With 'growth' the government's new watchword, the only solution was to axe one of the existing holidays. Religious leaders on Sweden's Christian Council were invited to take their pick and they seem to have been quite unanimous in their indifference to Whit Monday.
"Frankly we'd rather not change any of the holidays," the council's general secretary, Sven-Bernhard Fast, told Tuesday's GP. "But when we weigh them up, losing Whit Monday is least damaging to the church calendar."
Misha Jaksic, a representative of Sweden's Orthodox churches, agreed: "Whit Monday's just a day off for us."
So why the sudden urge to raise the profile of the national day - and what is the significance of 6th June?
The motivation is said mainly to be to strengthen Sweden's national identity in an increasingly internationalised world, and DN referred to a desire "to fight the dark forces who have laid claim to the national flag."
While 6th June is the day that Gustav Vasa was elected king in 1523, dissolving the union with Denmark and creating a unified and independent Swedish state, it holds far greater significance for Anita Gradin herself:
"For me 6th June has always meant the start of the school holidays," she told DN.
But not everybody's happy.

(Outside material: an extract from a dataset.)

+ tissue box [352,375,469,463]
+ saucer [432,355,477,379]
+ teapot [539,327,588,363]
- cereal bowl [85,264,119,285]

DN and Aftonbladet both spotted the government's sleight of hand in lengthening the working year of Sven Svensson.
Whit Monday, as the name suggests, always falls on a Monday and always means a day off work. 6th June, however, naturally falls on a different day every year, so in two years out of seven it will fall on a weekend, with no compensatory day off during the week.
Ingemar Göransson of the national association of trade unions told Tuesday's Aftonbladet: "I think it's a pretty daft idea. If they think it's so important, they should grant us a proper day off and accept the consequences in terms of costs."

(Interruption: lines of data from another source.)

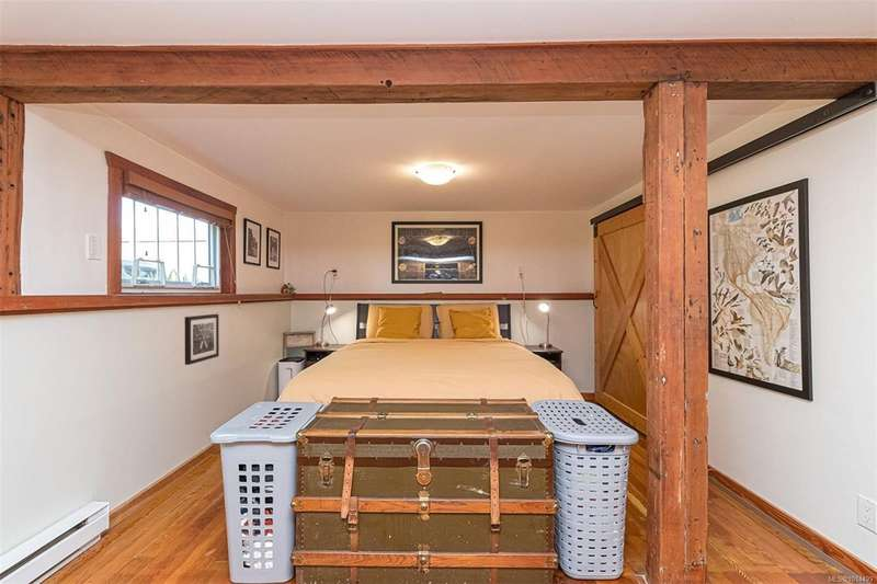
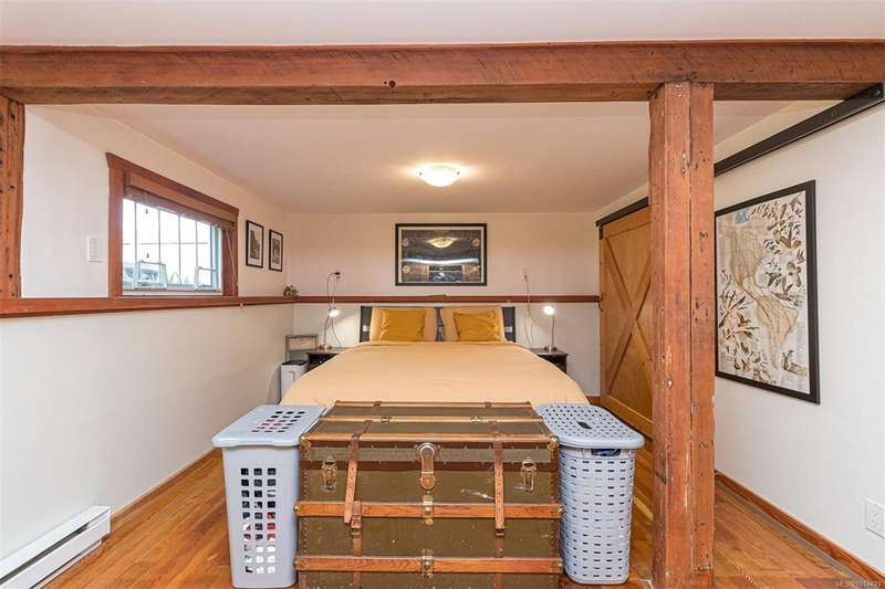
- wall art [184,313,220,366]
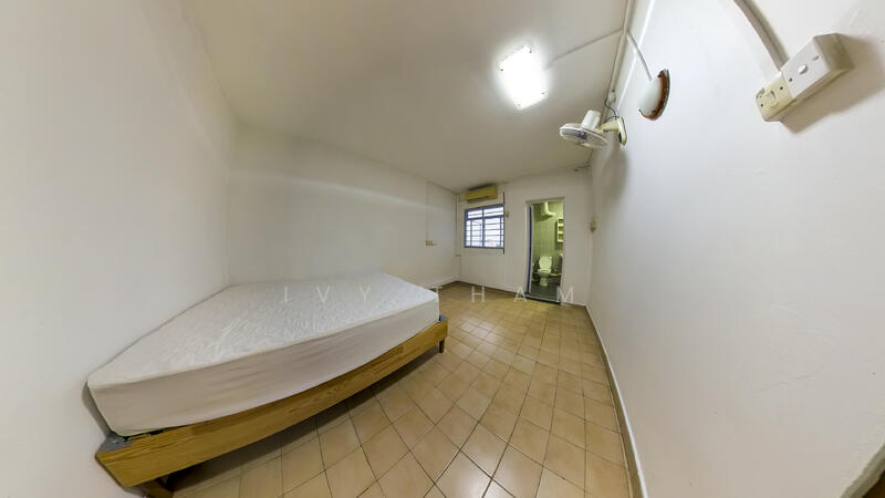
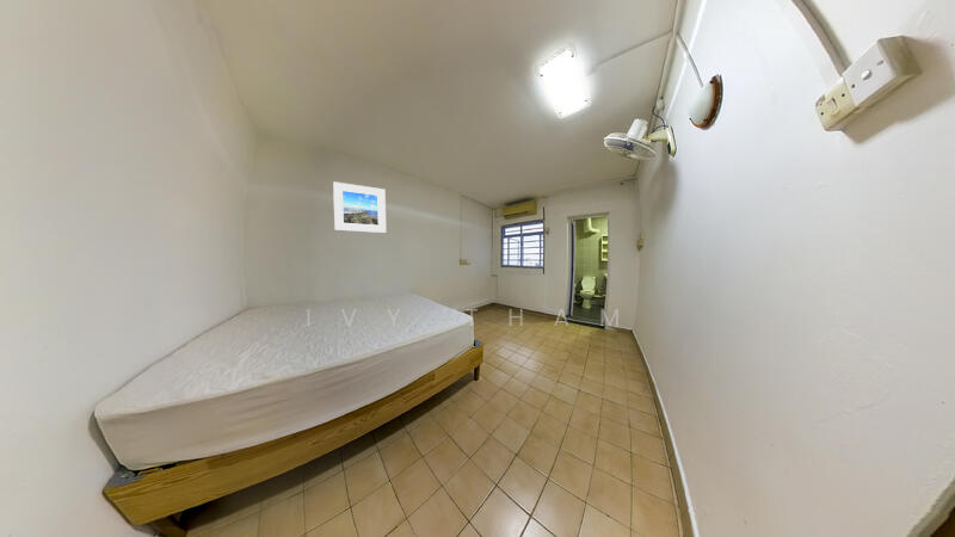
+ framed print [332,180,387,234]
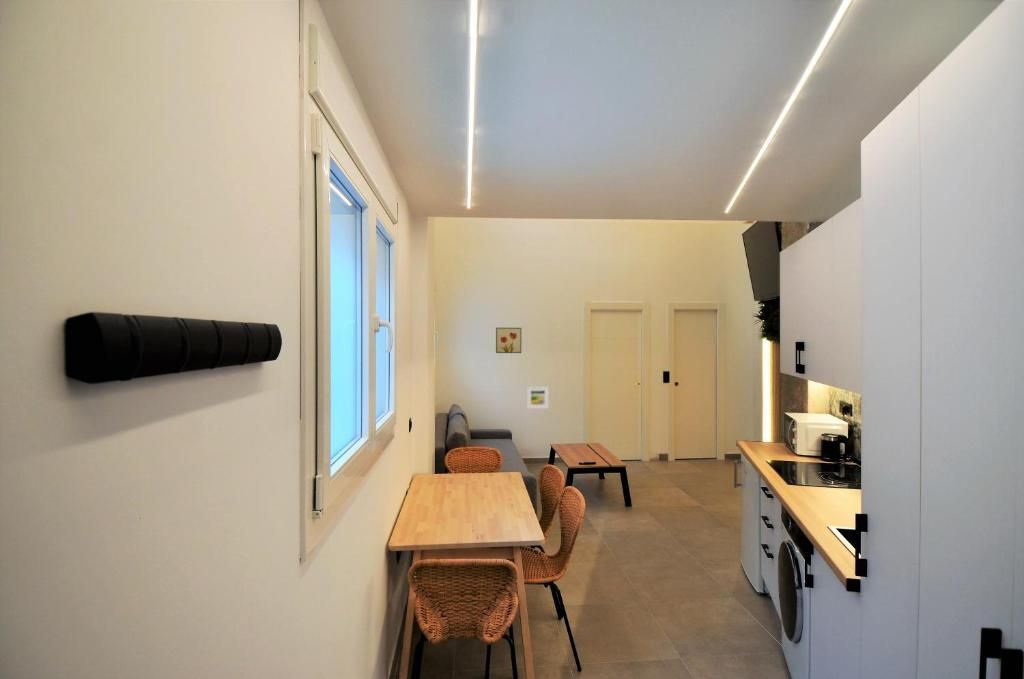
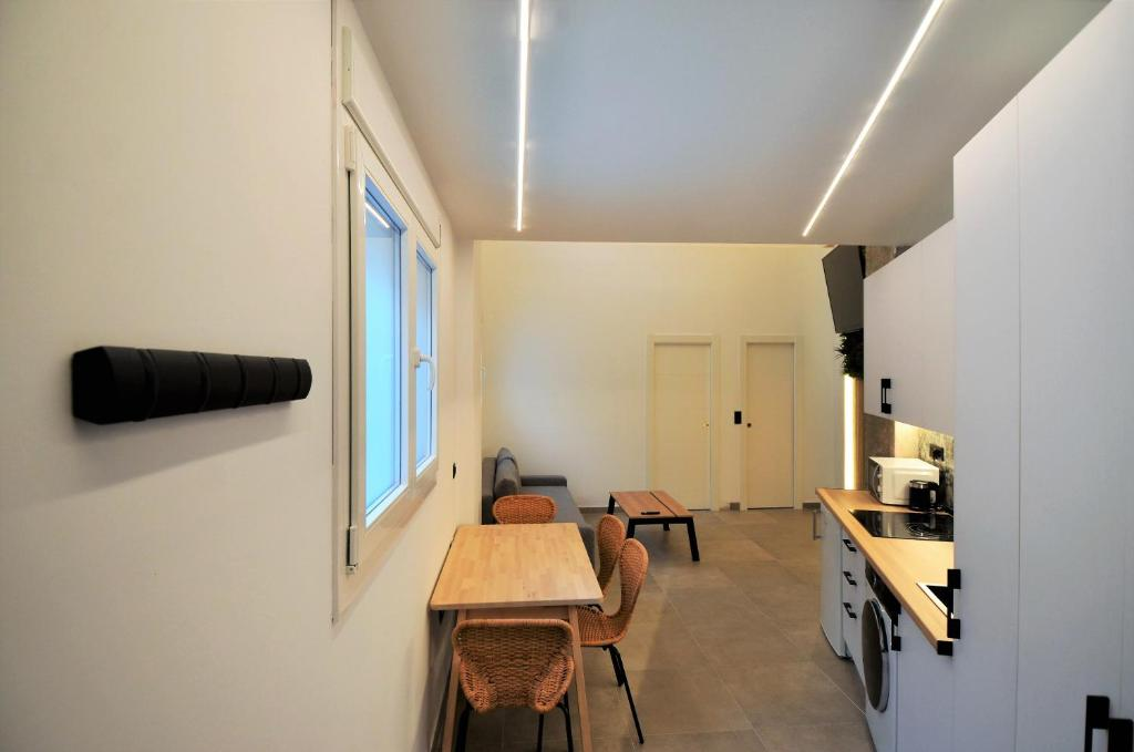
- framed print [526,385,550,410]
- wall art [495,327,522,354]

Meanwhile, Karin Pilsäter of the liberal Folkparti and Lena Ek of the Centerparti have tabled an "anti-6th June" motion in parliament on the grounds that Gustav Vasa was a burner of books, destroyer of monasteries and a generally undeserving tyrant.
GP conducted an internet poll on the issue and published the results on Wednesday.
Only 27% of the 5,000 respondents agreed with the proposals - and 53% said they wanted both days as a holiday.